REQUIRED ACTIONS:
- a) According to the blog post about Search Engine Land, on what date does the new site launch?
- b) Write the next part of the blog post about Search Engine Land, picking up after its final sentence.

(Beginning of READING TEXT)

The optimisation of Search Engine Land

Danny Sullivan is moving on from Search Engine Watch and to Search Engine Land. The last industry roundtable I went to had some people sniggering about the name - how long did it take him to think that one up? old hat?

I disagree. Sure, Search Engine Land is similar to Search Engine Watch and the Daily Cap is similar to the Daily Cast but let's take a step back and look what Danny's doing.

There are keywords in the domain; "search engine". They're not hyphenated but they're there. The holding page up on the site now (before December 11, when the site launches) makes it clear that the name of the site is "Search Engine Land" and not "SearchEngineLand". When people link to the site they're likely to do so ala Search Engine Land. There's a 310 redirect away from "www.searchengineland.com" to "searchengineland.com" too.

Danny has reason to echo "Search Engine Watch" too. There is a real incentive for him to remind us that Search Engine Watch was his. He couldn't call the new project, "The Real Search Engine Strategies" for fear of attack lawyers so "Search Engine Land" isn't too bad in that respect at all.

Let's look at what else is he doing.

The site is up now. It's not the real site but there is content on http://searchengineland.com. Thee is content about search engines at this address. Google has begun to assocaite search engine content with that domain name. This is exactly what you should do when launching a new domain name. Fear the "sandbox" syndrome and give your domain name the best start possible.

The site is up now. People are linking to the site. Search blogs and forums are linking to the site. Danny is already growing links. This blog post links to the new domain.

(End of READING TEXT)
(Beginning of INFORMATION SUPPLIED)

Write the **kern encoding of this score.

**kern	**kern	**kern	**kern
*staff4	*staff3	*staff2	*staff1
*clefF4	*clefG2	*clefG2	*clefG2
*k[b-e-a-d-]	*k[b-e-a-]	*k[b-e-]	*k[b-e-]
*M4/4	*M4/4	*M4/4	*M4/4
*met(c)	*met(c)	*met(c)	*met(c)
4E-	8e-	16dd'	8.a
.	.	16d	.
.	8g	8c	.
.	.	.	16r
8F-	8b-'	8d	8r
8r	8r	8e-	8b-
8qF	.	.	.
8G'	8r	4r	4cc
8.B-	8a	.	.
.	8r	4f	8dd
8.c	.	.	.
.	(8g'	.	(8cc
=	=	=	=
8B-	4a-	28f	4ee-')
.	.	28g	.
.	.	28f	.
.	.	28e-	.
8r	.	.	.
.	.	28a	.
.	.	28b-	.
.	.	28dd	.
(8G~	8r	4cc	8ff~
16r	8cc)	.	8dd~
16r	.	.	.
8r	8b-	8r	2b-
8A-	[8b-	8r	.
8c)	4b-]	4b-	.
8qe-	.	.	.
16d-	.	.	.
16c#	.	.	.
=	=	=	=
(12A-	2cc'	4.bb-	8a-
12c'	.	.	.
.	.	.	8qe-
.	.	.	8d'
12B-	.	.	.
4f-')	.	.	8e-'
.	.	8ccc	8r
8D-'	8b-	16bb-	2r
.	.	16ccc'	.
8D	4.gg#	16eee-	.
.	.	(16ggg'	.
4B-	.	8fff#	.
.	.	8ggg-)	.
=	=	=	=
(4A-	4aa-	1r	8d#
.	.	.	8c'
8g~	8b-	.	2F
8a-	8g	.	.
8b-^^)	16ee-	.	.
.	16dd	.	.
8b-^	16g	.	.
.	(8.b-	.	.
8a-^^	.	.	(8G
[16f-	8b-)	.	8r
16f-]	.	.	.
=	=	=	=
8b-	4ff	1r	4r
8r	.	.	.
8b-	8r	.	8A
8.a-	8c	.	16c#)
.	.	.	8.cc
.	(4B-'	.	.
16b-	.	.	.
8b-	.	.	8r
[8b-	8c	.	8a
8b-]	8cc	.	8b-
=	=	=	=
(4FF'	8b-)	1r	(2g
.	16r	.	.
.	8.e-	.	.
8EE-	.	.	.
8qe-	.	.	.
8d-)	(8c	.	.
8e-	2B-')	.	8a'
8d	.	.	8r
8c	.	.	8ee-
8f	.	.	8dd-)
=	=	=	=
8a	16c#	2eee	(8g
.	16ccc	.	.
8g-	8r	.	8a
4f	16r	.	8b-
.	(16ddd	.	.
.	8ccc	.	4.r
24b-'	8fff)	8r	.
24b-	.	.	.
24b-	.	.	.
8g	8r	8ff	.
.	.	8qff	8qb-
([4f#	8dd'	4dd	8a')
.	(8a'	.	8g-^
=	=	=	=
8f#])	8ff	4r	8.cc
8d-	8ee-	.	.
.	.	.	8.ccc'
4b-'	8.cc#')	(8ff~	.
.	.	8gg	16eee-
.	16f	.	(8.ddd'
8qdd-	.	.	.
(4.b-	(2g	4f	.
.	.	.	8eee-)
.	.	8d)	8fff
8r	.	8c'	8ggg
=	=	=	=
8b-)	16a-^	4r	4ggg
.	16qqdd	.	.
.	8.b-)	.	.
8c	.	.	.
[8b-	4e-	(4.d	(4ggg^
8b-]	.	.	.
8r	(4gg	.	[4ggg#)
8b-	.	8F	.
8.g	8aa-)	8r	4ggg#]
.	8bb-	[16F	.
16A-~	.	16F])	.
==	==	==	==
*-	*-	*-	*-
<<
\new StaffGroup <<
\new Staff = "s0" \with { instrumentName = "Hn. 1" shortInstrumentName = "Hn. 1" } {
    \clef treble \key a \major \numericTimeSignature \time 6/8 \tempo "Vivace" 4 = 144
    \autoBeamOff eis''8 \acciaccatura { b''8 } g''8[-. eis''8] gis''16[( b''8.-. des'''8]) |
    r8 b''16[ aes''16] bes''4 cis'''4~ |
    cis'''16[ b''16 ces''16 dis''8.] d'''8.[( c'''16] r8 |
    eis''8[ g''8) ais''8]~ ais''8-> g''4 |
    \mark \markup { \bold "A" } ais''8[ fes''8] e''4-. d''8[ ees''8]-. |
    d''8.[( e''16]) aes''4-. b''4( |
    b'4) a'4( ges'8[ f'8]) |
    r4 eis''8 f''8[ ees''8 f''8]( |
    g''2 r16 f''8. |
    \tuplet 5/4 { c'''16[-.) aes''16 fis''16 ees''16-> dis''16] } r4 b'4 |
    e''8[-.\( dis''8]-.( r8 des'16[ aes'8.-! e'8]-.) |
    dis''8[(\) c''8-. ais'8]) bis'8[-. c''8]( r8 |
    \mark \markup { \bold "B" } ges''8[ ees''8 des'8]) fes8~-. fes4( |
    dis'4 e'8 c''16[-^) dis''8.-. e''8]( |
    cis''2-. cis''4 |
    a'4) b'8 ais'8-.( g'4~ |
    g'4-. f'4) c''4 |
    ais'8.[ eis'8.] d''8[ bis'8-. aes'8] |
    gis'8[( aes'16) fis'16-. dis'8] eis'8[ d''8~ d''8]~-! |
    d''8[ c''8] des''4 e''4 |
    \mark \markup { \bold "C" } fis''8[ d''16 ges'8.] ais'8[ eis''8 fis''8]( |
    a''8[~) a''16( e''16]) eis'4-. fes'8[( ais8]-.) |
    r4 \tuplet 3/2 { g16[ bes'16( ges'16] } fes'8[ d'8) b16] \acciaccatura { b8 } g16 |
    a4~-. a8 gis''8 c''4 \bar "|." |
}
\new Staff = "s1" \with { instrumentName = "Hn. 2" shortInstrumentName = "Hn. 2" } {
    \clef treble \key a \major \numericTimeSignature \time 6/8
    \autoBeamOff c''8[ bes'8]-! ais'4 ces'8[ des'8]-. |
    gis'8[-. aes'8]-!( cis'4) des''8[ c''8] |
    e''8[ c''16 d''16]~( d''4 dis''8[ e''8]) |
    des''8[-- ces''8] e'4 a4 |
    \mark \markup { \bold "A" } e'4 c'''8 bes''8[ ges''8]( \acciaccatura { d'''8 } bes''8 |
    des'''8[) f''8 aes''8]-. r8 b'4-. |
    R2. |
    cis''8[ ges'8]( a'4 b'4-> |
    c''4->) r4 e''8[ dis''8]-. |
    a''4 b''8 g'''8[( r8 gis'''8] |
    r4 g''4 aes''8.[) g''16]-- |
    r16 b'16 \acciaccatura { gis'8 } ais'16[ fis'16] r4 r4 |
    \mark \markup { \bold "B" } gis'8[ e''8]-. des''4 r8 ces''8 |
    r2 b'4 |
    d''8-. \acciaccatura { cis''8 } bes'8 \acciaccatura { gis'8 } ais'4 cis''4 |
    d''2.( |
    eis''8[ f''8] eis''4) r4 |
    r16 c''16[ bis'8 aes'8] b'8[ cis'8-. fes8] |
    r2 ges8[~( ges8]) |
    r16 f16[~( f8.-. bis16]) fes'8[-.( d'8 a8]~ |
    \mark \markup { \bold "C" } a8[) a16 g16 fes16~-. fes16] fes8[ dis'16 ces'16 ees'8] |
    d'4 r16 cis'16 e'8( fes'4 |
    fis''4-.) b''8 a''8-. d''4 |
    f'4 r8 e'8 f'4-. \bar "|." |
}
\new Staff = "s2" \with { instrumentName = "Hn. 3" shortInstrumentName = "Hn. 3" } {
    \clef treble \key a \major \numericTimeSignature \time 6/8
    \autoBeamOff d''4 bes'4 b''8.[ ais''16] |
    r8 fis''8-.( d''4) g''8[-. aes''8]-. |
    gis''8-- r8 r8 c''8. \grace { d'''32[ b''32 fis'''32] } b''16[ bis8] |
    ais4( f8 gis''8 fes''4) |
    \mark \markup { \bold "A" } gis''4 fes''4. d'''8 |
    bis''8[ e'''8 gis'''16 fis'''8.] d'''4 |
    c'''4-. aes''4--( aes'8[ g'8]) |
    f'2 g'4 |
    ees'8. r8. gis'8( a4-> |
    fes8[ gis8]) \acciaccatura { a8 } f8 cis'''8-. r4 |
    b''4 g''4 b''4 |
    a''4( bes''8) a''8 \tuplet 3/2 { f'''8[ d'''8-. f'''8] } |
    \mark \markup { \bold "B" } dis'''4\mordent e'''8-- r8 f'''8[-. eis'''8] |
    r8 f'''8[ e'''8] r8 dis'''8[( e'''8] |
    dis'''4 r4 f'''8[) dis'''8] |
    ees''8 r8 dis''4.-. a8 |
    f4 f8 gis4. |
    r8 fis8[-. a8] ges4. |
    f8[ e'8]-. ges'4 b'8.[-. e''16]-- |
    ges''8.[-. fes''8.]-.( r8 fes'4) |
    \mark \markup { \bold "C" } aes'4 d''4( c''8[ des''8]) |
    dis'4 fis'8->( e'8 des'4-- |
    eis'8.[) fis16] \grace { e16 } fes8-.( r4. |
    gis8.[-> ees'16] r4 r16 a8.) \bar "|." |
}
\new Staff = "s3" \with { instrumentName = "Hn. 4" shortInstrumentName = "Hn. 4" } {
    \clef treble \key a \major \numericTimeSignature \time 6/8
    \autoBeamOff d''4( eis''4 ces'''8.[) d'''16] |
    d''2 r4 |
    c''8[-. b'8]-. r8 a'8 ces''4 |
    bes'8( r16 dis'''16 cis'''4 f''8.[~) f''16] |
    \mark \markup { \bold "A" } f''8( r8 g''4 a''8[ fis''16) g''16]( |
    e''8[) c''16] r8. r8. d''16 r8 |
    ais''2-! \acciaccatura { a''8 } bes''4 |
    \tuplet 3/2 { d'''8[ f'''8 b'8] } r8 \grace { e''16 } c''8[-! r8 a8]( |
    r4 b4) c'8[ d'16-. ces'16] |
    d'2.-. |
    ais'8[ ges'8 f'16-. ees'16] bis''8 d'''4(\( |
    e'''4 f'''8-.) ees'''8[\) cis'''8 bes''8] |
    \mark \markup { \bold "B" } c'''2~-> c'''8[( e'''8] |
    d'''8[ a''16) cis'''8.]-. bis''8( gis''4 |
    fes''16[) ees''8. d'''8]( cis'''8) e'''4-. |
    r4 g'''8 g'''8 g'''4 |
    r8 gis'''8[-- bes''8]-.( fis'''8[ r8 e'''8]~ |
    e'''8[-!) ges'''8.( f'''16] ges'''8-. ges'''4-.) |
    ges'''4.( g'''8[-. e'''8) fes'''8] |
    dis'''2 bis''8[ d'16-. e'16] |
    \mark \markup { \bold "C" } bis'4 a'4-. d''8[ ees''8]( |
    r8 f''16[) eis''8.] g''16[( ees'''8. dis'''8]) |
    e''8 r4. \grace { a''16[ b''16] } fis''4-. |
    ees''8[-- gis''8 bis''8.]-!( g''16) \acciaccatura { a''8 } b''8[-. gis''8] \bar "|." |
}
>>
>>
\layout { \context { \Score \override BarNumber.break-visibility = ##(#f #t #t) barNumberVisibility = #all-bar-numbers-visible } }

(End of INFORMATION SUPPLIED)

ANSWERS FOR THIS EXERCISE:
- a) December 11

- b)
The link biating (or link breeding as I used to call it until Matt Cutts coined a better term) has started. He is running a competition to pick the logo. The logo is designed, people just get to vote on the trimmings but it doesn't matter - it encourages people to talk (link) about the site and to get involved. It's a good move.

Danny's Flickr account is being used to spread the word too. That link to Flickr shows that Rustybrick is helping to advertise the logo/competition too. Good score Danny.

The current Search Engine Land site is yucky. It does thrust a big RSS button at you now. Sign up now! A lot of people will press that button just to remind them that there will be something in this space later. Most of these people will never unsubscribe from the feed. Another good move.

Further down the page there's a host of Social Media buttons - Danny's starting has he means to go on - with a large reader base.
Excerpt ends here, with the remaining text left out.